The world’s response to COVID-19 has forever changed the way we think, work, and relate to each other in every aspect of our lives.  In our effort to learn from this crisis, the failure to resource rapid and effective distance learning modules to our students exposes a critical flaw in Hawaii’s broader economic and educational systems. In a state racing to be a leader in 5g accessibility and in a ‘full-information’ world with the power of web-based learning literally at our fingertips, we were slow to respond with resources and regressed to learning modules focused on ‘enrichment’ and ‘retention’ and not knowledge growth. While recognizing the COVID-19 situation is rapidly evolving, HawaiiKidsCAN offers the following policy principles as a pathway to resilience in the short and long term.

“Best effort” learning

    • “Equity” doesn’t mean we take learning to the lowest common denominator. While some students may lack access to quality virtual or home learning opportunities, the Hawaii State Department of Education (DOE) shouldn’t restrict learning opportunities for the rest of students who may have access. The DOE should serve the most students possible immediately and figure out creative hybrid solutions for the rest, including approaches such as school busses reconfigured as mobile wireless internet hot spots.
    • DOE schools should make every effort to provide continued quality academic instruction for grades and credit rather than only providing enrichment activities.
    • The Hawaii State Board of Education (BOE) must provide a minimum hourly standard for student school work. This can be differentiated across grade levels and should establish a high bar of continued learning for all students.
    • Parents and guardians must be given a road map for their child’s success that includes daily and weekly assignments for their children.
    • The BOE must create a process to honor academic credits obtained through means outside of one’s assigned public school. This means students may get academic credit for courses completed through online platforms such as Khan Academy and local and national schools providing distance/virtual instruction, including charter and private schools.
    • Where DOE schools are creating academic materials, the DOE should encourage system-wide “master teachers” to create a shared set of materials for use across DOE schools, with other teachers serving in a coaching/support role. This will help increase alignment and minimize duplication of efforts.

Community collaboration and input

    • Our community is facing incredibly challenging and complex times requiring significant community collaboration and feedback. We encourage the Hawaii State Legislature to establish Community-Led Education Task Force to catalyze public-private collaboration and create an action plan that holds our state agencies accountable and solicits a range of funding sources for 1:1 digital devices and other tech needs.

Filling policy gaps

      • The BOE must set guardrail policy to offer guidance to the DOE regarding how to move forward with issues such as distance learning, individualized education plans (IEPs), school accountability, and English Learner students. To our knowledge, current BOE policy does not address these issues under COVID-19 school closure circumstances.

Meet families where they are

    • In order to better ensure equity, the DOE should work with community partners to meet families where they are in terms of access to food and academic materials, including bringing those items directly to homes.
    • To further increase access to meals, we encourage Governor Ige to apply for a program included in the most recent stimulus package called the Coronavirus Pandemic EBT.
    • The DOE and BOE should prepare to provide trauma-informed social-emotional supports to students once school returns to normal status this school year or next.

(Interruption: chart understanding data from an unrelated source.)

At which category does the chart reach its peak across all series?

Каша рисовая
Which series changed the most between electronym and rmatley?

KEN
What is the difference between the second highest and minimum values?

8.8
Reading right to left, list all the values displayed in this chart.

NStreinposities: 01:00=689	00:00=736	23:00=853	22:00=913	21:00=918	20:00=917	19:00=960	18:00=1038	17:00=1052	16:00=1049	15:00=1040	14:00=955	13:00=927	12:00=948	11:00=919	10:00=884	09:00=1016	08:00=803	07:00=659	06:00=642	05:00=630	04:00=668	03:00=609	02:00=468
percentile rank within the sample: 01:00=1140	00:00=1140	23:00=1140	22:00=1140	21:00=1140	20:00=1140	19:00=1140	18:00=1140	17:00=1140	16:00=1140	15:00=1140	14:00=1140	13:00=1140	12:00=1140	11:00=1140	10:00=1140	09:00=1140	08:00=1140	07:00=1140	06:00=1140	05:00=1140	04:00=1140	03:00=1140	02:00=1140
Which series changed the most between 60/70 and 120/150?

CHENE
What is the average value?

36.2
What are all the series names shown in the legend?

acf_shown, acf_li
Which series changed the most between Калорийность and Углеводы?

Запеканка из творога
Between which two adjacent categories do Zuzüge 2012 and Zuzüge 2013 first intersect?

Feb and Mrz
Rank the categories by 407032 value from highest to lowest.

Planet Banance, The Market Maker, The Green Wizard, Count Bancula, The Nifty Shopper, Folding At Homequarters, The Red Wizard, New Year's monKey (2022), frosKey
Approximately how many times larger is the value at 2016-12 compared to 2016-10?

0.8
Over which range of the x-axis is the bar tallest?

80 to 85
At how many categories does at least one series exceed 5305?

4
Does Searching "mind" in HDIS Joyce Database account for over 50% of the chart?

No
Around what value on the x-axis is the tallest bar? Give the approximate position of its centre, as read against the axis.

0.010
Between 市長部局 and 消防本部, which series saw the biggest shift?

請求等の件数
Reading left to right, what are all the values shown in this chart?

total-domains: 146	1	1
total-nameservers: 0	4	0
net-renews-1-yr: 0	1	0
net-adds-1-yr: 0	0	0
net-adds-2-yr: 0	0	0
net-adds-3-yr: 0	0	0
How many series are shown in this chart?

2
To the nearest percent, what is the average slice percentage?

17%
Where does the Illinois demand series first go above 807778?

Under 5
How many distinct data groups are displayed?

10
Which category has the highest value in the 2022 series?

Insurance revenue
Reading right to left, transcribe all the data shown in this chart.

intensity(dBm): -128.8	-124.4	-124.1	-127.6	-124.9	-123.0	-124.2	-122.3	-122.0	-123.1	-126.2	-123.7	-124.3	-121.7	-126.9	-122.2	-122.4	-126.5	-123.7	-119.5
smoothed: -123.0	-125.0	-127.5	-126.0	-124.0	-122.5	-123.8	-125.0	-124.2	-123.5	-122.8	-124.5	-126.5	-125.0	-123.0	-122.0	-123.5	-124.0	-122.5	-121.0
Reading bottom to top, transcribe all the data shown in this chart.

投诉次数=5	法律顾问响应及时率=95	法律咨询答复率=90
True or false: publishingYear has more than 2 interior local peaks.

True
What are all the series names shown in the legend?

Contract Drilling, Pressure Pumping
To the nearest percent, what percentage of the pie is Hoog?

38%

Parent and student bill of rights

    • The BOE/legislature should consider passing a “parent and student bill of rights” that ensures quality academic instruction and special education and English learner services during times of school disruptions.
    • This bill of rights should stipulate that all “at home” learning supports designed for parents must be provided in multilingual translations.

Data collection

    • The DOE must collect and report data showing how many students are actually partaking in academic and comprehensive services and offerings.

School year extension

    • There are 68 days between the scheduled end of the current school year and part of the next. We encourage the DOE to use as many as needed as make up days to in order to ensure the equivalent of a full school year.

Flexible and Innovative Systems

    • These are extraordinary times requiring extraordinary solutions. We encourage the legislature to provide the DOE with the authority to temporarily suspend any restrictions held in place by collective bargaining or procurement that impede the DOE’s ability to provide quality educational or support services.
    • The DOE must provide flexibility in communications to school staff who need to contact students for important college access concerns such as FAFSA completion.
    • The DOE must provide flexibility to students participating in career and technical education or career academy programs to partake in employer work from home opportunities.